What to work on => Copy out each line of the data that contains "linejoin".

Recorded data
Content starts
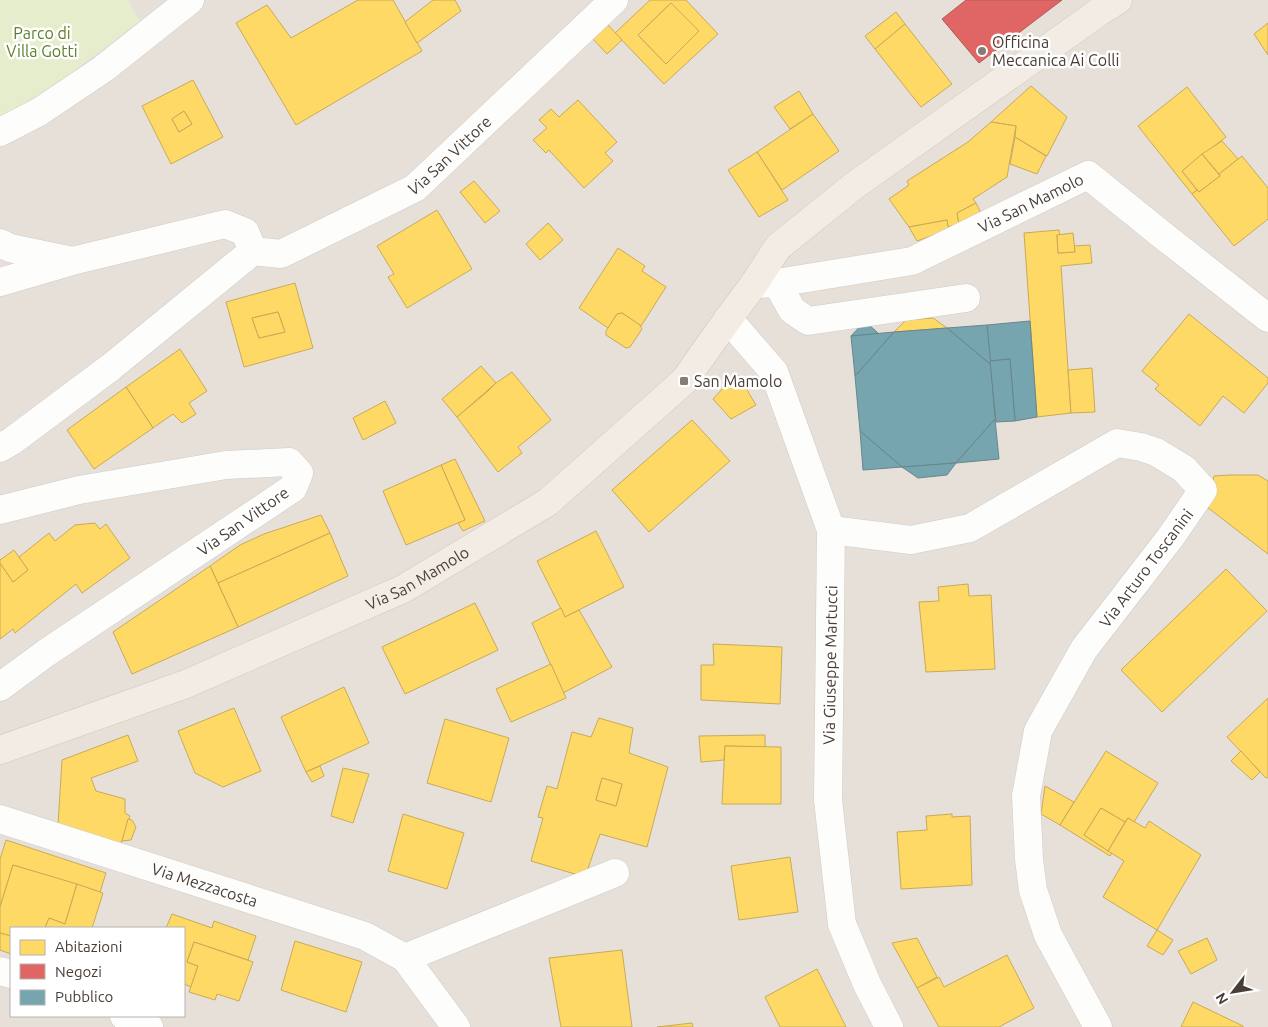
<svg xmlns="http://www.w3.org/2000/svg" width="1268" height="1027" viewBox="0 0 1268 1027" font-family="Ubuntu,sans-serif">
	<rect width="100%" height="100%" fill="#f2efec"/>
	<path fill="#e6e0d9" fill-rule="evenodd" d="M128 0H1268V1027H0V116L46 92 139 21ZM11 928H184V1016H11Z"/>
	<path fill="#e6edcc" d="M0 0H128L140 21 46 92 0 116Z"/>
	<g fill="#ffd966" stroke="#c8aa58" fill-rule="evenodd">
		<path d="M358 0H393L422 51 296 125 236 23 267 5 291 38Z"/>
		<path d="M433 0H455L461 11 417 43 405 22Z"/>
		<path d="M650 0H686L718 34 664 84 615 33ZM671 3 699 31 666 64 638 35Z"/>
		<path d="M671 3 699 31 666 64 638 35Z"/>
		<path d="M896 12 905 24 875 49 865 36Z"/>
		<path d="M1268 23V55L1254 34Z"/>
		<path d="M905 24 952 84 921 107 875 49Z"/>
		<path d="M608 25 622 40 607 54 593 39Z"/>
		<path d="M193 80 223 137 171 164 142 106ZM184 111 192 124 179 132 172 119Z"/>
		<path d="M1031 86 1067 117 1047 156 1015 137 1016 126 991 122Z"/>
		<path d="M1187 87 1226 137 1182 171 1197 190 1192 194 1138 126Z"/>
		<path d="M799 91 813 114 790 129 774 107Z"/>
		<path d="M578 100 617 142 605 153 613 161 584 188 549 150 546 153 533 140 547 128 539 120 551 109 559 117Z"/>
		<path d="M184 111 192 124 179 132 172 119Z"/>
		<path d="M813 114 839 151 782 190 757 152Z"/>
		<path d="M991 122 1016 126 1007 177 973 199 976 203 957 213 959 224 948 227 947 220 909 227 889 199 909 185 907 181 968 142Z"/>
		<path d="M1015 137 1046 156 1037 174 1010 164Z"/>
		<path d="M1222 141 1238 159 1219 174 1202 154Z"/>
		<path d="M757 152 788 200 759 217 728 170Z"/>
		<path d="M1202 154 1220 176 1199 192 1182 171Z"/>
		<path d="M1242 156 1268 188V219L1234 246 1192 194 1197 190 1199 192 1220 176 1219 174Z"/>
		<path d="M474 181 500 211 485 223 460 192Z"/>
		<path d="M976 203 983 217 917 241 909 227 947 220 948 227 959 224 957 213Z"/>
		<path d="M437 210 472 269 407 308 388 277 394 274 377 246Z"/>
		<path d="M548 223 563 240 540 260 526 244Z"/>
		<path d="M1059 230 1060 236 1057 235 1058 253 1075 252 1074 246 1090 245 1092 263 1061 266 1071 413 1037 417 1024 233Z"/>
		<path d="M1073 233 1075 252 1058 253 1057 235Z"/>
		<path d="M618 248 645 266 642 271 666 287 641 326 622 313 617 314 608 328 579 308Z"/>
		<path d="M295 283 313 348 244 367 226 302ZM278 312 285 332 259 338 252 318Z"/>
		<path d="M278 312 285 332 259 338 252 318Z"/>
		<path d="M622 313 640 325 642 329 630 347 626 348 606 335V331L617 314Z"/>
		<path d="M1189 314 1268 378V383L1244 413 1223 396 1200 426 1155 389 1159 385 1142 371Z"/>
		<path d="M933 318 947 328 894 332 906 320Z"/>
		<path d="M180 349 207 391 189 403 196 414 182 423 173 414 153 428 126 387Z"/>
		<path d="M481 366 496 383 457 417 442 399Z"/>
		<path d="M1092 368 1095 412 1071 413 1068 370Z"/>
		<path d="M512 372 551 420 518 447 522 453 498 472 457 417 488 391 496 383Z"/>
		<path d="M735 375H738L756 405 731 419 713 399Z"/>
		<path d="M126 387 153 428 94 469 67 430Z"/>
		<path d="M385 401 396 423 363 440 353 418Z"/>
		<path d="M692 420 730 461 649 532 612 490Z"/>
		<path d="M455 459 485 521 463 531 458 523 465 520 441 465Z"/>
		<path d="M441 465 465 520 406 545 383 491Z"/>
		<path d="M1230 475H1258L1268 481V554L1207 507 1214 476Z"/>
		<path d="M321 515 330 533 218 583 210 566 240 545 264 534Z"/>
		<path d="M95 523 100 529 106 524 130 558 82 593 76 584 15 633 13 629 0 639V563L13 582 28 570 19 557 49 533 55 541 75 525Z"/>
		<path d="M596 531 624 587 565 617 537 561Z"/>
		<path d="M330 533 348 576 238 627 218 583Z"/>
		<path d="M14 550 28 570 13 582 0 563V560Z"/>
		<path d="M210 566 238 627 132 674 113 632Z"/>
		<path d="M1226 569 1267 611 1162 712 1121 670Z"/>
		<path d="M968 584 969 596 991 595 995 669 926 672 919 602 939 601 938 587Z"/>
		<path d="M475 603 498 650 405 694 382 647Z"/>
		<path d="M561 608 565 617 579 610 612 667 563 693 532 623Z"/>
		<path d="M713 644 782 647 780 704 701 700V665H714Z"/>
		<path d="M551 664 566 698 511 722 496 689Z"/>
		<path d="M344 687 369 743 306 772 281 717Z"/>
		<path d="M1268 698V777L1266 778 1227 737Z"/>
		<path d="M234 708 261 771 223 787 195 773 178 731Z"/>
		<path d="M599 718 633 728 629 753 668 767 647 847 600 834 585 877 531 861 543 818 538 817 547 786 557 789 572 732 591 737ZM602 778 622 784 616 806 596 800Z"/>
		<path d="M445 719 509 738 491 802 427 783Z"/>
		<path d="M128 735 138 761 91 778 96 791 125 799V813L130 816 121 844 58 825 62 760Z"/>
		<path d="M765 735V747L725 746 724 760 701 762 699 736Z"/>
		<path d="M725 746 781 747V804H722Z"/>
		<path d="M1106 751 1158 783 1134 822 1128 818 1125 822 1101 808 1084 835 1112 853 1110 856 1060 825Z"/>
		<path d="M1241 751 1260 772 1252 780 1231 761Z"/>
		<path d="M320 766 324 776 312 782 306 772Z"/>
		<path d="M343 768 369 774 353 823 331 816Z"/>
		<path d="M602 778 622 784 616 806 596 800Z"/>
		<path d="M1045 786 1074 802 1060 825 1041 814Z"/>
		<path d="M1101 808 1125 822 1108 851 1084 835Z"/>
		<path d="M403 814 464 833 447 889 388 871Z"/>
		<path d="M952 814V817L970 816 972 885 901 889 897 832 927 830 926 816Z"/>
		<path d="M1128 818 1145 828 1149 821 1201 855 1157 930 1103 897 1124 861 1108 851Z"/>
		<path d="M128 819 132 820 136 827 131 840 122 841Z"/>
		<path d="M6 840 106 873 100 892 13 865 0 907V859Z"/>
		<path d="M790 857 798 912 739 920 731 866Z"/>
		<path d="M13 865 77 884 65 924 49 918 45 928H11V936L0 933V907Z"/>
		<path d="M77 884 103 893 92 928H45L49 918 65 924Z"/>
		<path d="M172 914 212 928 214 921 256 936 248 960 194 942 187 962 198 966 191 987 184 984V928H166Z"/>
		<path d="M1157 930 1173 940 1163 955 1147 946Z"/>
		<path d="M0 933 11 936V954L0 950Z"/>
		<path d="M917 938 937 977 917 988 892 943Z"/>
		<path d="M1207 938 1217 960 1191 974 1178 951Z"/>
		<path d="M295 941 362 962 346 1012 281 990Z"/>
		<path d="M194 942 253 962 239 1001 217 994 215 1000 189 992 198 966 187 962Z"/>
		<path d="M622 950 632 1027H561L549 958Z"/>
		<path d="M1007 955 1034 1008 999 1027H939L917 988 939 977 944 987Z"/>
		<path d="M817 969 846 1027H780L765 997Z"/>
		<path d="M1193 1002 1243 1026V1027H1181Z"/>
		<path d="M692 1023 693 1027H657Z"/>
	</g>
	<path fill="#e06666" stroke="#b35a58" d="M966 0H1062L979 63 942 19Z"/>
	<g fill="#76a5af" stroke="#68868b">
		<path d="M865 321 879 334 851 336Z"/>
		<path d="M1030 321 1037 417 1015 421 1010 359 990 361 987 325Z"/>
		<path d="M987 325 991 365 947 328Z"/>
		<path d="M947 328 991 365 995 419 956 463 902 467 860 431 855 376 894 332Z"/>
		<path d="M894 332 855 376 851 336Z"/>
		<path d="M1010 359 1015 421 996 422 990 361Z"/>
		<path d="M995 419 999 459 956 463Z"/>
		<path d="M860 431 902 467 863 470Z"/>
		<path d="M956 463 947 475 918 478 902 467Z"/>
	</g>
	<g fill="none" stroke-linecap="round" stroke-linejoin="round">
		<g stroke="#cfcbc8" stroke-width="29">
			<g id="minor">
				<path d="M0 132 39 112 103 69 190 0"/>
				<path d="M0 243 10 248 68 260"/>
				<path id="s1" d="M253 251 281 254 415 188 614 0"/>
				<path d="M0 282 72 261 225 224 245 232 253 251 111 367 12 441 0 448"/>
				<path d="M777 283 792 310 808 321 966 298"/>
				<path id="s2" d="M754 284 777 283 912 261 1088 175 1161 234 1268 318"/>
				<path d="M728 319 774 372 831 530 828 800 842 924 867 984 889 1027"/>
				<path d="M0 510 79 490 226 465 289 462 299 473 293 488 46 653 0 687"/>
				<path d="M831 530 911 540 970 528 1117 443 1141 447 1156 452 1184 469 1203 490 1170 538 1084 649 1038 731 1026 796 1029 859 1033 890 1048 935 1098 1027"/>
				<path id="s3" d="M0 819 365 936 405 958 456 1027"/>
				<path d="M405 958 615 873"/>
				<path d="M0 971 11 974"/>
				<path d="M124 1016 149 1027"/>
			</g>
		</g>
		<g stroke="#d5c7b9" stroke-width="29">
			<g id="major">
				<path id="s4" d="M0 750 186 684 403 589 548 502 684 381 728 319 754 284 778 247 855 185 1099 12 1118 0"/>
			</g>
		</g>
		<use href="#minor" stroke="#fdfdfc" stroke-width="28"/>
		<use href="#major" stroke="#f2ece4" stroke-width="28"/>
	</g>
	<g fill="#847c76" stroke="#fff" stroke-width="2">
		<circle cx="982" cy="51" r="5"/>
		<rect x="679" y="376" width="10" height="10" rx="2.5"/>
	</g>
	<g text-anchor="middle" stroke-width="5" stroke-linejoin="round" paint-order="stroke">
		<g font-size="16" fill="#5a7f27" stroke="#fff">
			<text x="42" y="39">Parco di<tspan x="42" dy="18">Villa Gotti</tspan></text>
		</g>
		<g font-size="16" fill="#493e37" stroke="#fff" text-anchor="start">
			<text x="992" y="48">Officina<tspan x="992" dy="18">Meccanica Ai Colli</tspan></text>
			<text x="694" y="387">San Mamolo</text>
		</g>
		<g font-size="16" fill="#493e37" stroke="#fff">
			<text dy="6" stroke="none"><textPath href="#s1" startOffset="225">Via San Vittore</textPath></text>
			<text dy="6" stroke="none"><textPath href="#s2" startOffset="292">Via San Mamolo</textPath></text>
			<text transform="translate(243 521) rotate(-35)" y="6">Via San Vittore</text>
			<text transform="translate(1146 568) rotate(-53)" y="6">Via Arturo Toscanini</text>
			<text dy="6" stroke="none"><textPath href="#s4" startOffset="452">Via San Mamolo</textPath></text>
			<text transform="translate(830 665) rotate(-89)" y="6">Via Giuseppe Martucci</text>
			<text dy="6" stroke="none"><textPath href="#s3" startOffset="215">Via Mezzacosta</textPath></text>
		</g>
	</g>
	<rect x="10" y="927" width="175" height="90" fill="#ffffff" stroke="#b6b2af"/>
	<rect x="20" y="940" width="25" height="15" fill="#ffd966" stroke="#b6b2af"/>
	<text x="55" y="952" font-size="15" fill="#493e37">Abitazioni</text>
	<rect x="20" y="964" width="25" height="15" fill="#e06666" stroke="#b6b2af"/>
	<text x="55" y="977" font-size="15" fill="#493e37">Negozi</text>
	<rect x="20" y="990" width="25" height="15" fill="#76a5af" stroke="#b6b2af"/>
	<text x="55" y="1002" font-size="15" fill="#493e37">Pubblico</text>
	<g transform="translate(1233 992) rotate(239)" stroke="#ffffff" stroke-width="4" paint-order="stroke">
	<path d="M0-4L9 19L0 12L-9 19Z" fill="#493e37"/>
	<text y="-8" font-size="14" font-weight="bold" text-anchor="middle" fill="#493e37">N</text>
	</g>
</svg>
Content ends
Answer to this task =>
	<g fill="none" stroke-linecap="round" stroke-linejoin="round">
	<g text-anchor="middle" stroke-width="5" stroke-linejoin="round" paint-order="stroke">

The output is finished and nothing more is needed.